Ischemia in early postoperative setting (acute graft failure) is mostly due to surgical problems as incomplete revascularization or vascular injury . Late graft failure is usually caused by disease progression, graft degeneration and atherosclerosis. The longer the time from CABG surgery is, the higher is the possibility to deal with complex atherosclerotic plaques with high risk of embolization, especially for saphenous vein grafts (SVGs) .
2.1
Acute graft failure
Perioperative myocardial infarction (PMI) is one of the most serious complications after CABG since it is associated with increased perioperative morbidity and mortality as well as poor long-term outcome . The reported incidence of PMI varied considerably, from 3% to 30%, because of different diagnostic criteria and variable patient populations . In the contemporary large cohort of the PREVENT IV trial, PMI was relatively common in patients undergoing CABG surgery, occurring in approximately 10% of cases. In this trial, PMI was associated with a higher complication rate, longer duration of mechanical ventilation, longer intensive care unit and hospital length of stay. Moreover, patients with PMI had worse outcomes at 2 years compared with those without PMI .

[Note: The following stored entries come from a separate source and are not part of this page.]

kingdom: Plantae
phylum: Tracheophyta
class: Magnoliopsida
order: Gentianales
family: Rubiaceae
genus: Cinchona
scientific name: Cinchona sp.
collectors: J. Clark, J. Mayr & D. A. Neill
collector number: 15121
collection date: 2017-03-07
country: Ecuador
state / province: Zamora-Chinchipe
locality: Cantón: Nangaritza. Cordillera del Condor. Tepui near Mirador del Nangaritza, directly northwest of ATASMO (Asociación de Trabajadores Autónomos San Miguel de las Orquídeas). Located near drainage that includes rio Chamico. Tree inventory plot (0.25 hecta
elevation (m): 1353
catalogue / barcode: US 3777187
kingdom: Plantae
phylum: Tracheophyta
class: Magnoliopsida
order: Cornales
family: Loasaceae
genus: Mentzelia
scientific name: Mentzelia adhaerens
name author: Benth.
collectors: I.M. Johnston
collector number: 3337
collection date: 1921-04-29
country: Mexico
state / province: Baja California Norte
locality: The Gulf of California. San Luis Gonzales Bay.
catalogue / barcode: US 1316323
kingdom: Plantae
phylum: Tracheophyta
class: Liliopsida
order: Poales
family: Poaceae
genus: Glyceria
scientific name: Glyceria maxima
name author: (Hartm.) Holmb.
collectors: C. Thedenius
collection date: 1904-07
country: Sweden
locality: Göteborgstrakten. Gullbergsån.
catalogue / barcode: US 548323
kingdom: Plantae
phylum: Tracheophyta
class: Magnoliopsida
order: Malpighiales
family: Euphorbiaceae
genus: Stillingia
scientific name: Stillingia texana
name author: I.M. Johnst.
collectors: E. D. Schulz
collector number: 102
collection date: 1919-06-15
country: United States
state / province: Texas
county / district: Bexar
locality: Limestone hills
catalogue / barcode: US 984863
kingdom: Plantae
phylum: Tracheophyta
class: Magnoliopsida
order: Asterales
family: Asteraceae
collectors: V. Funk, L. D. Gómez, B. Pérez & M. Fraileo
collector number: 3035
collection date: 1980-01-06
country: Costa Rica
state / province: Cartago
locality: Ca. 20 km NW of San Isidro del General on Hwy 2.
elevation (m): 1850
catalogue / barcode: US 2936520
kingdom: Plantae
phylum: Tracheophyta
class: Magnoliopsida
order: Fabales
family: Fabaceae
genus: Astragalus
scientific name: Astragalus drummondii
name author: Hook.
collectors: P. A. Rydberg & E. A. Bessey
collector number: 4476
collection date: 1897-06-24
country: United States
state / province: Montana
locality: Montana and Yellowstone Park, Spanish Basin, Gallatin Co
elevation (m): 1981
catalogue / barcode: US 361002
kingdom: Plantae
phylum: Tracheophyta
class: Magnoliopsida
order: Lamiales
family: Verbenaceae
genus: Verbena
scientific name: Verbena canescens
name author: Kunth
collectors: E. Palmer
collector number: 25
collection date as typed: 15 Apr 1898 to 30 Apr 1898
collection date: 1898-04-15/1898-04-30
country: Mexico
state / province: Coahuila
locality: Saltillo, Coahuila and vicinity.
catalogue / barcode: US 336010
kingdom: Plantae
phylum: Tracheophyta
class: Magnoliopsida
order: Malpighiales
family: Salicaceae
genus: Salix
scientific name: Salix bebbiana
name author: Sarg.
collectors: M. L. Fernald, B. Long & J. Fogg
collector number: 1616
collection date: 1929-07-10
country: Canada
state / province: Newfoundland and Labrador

Early graft failure after CABG may occur in 8–30% of cases , depending on the accuracy of the diagnostic method applied to investigate this complication. Systematic perioperative angiography showed defects in 8% of saphenous vein grafts (SVGs) and 7% of left internal mammary artery (IMA) grafts , but only a minority of these patients become clinically symptomatic. The rate of early graft occlusion varies from 3% to 12% for vein grafts, 3% to 4% for radial arteries and 1% to 2.5% for internal mammary arteries .
In most of symptomatic patients after CABG (up to 75%), the main cause of chest pain is ischemia due to early graft failure, while other causes including pericarditis and coronary spasm can be diagnosed in a smaller percentage of patients. (Figs. 1 and 2 ).